As in a good mystery, the journey from suspicion to proof, from speculation to
empirical evidence, from Kahn and Cohen to Paul Wender and Alan Zametkin and
Rachel Gittleman-Klein and the other current researchers, has been riddled with
false leads, multiple possibilities, contradictory findings, and many gut
reactions of all kinds.
One of the first attempts to unite the effects of the stimulants with what we
know about the brain was made by C. Kornetsky, who in 1970 proposed the
Catecholamine Hypothesis of Hyperactivity. Catecholamines are a class of
compounds that includes the neurotransmitters norepinephrine and dopamine.
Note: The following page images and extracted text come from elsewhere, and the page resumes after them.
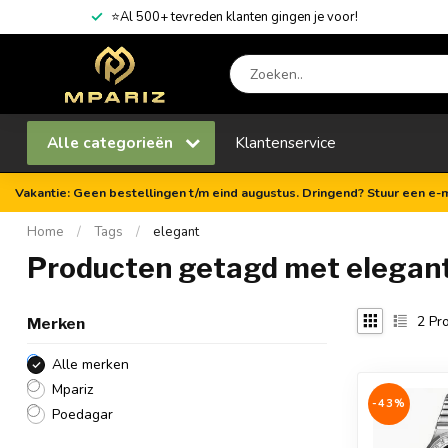
⭐Al 500+ tevreden klanten gingen je voor!
Alle categorieën
Klantenservice
Vakantie: Geen bestellingen t/m eind augustus. Dringend? Stuur een e-m
Home
/
Tags
/
elegant
Producten getagd met elegan
2
Pro
Merken
Alle merken
Mpariz
-43%
Poedagar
Since the stimulants affect the norepinephrine and dopamine neurotransmitter
systems by increasing the amount of these neurotransmitters, Kornetsky
concluded that ADD possibly was caused by an underproduction or
underutilization of these neurotransmitters. Although this hypothesis is still
tenable, biochemical studies and clinical tests of neurotransmitter metabolites
in urine over the past two decades have not been able to document the specific
role of the catecholamines in ADD.
No single neurotransmitter system may be the sole regulator of ADD. Neurons can
convert dopamine into norepinephrine. Many of the drugs that act on the
catecholamines act on serotonin. Some of the drugs that act on serotonin can
act on norepinephrine and dopamine. And we can't rule out the role of other
neurotransmitters like GABA (gamma amino butyric acid), which have showed up in
some biochemical studies. The most likely possibility is that the effect of
dopamine and norepinephrine and serotonin is key and drugs that alter these
neurotransmitters will have the most telling effect on the symptomatology of
ADD.
So can we say that ADD is a chemical imbalance? Like most questions in
psychiatry, the answer is yes and then again no. No, we have not found a good
way to measure the specific imbalances in the neurotransmitter systems that may
be responsible for the ADD. But yes, there is enough evidence that
neurochemical systems are altered in people with ADD to state that the problem
derives from the chemistry of the brain. Most likely, it is a dysregulation
along the catecholamine-serotonin axis, a dance where one misstep by one
partner creates a misstep by the other, which creates another misstep by the
first. Before they know it, these dance partners are out of step not just with
each other but with the music--and who is to say how it happened?